Assignment
Each entry is to be retyped exactly as it appears, and each image is to be dropped.

Data shown
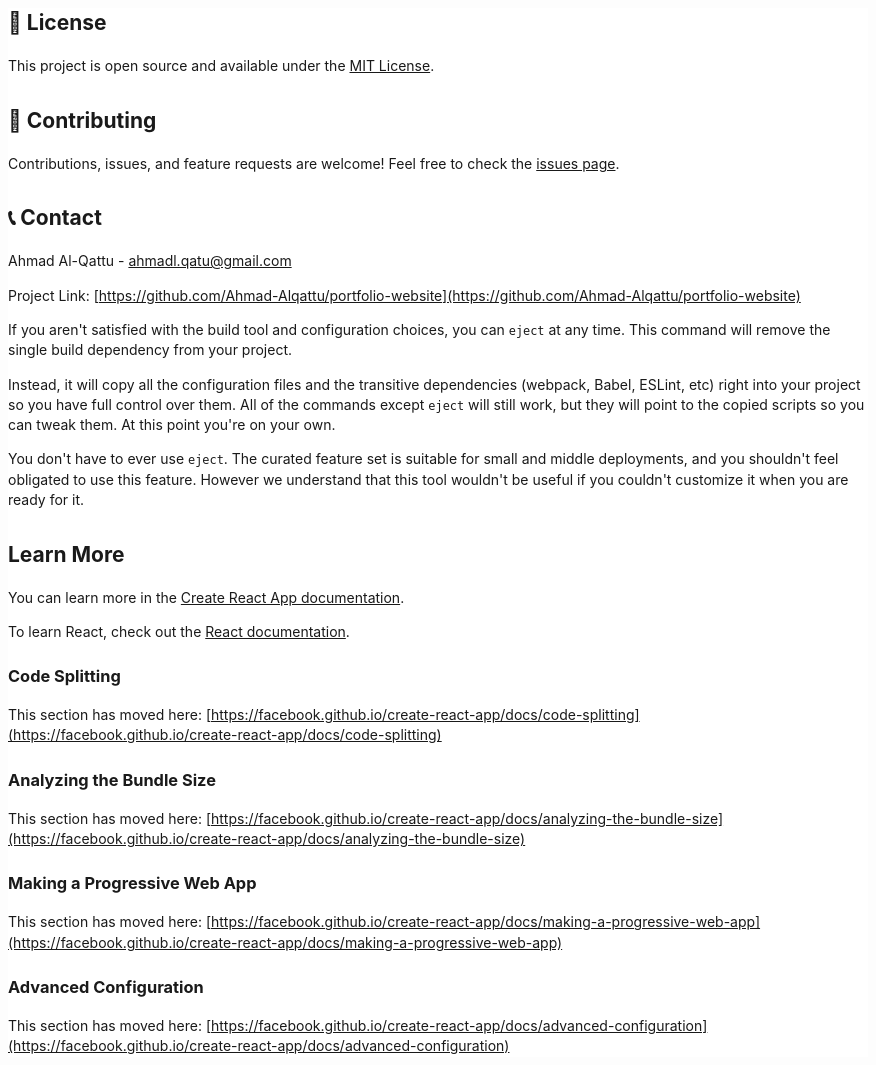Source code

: ## 📄 License

This project is open source and available under the [MIT License](LICENSE).

## 🤝 Contributing

Contributions, issues, and feature requests are welcome! Feel free to check the [issues page](https://github.com/Ahmad-Alqattu/portfolio-website/issues).

## 📞 Contact

Ahmad Al-Qattu - [ahmadl.qatu@gmail.com](mailto:ahmadl.qatu@gmail.com)

Project Link: [https://github.com/Ahmad-Alqattu/portfolio-website](https://github.com/Ahmad-Alqattu/portfolio-website)

If you aren't satisfied with the build tool and configuration choices, you can `eject` at any time. This command will remove the single build dependency from your project.

Instead, it will copy all the configuration files and the transitive dependencies (webpack, Babel, ESLint, etc) right into your project so you have full control over them. All of the commands except `eject` will still work, but they will point to the copied scripts so you can tweak them. At this point you're on your own.

You don't have to ever use `eject`. The curated feature set is suitable for small and middle deployments, and you shouldn't feel obligated to use this feature. However we understand that this tool wouldn't be useful if you couldn't customize it when you are ready for it.

## Learn More

You can learn more in the [Create React App documentation](https://facebook.github.io/create-react-app/docs/getting-started).

To learn React, check out the [React documentation](https://reactjs.org/).

### Code Splitting

This section has moved here: [https://facebook.github.io/create-react-app/docs/code-splitting](https://facebook.github.io/create-react-app/docs/code-splitting)

### Analyzing the Bundle Size

This section has moved here: [https://facebook.github.io/create-react-app/docs/analyzing-the-bundle-size](https://facebook.github.io/create-react-app/docs/analyzing-the-bundle-size)

### Making a Progressive Web App

This section has moved here: [https://facebook.github.io/create-react-app/docs/making-a-progressive-web-app](https://facebook.github.io/create-react-app/docs/making-a-progressive-web-app)

### Advanced Configuration

This section has moved here: [https://facebook.github.io/create-react-app/docs/advanced-configuration](https://facebook.github.io/create-react-app/docs/advanced-configuration)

Solution for this problem
Source code

: ## 📄 License

This project is open source and available under the [MIT License](LICENSE).

## 🤝 Contributing

Contributions, issues, and feature requests are welcome! Feel free to check the [issues page](https://github.com/Ahmad-Alqattu/portfolio-website/issues).

## 📞 Contact

Ahmad Al-Qattu - [ahmadl.qatu@gmail.com](mailto:ahmadl.qatu@gmail.com)

Project Link: [https://github.com/Ahmad-Alqattu/portfolio-website](https://github.com/Ahmad-Alqattu/portfolio-website)

If you aren't satisfied with the build tool and configuration choices, you can `eject` at any time. This command will remove the single build dependency from your project.

Instead, it will copy all the configuration files and the transitive dependencies (webpack, Babel, ESLint, etc) right into your project so you have full control over them. All of the commands except `eject` will still work, but they will point to the copied scripts so you can tweak them. At this point you're on your own.

You don't have to ever use `eject`. The curated feature set is suitable for small and middle deployments, and you shouldn't feel obligated to use this feature. However we understand that this tool wouldn't be useful if you couldn't customize it when you are ready for it.

## Learn More

You can learn more in the [Create React App documentation](https://facebook.github.io/create-react-app/docs/getting-started).

To learn React, check out the [React documentation](https://reactjs.org/).

### Code Splitting

This section has moved here: [https://facebook.github.io/create-react-app/docs/code-splitting](https://facebook.github.io/create-react-app/docs/code-splitting)

### Analyzing the Bundle Size

This section has moved here: [https://facebook.github.io/create-react-app/docs/analyzing-the-bundle-size](https://facebook.github.io/create-react-app/docs/analyzing-the-bundle-size)

### Making a Progressive Web App

This section has moved here: [https://facebook.github.io/create-react-app/docs/making-a-progressive-web-app](https://facebook.github.io/create-react-app/docs/making-a-progressive-web-app)

### Advanced Configuration

This section has moved here: [https://facebook.github.io/create-react-app/docs/advanced-configuration](https://facebook.github.io/create-react-app/docs/advanced-configuration)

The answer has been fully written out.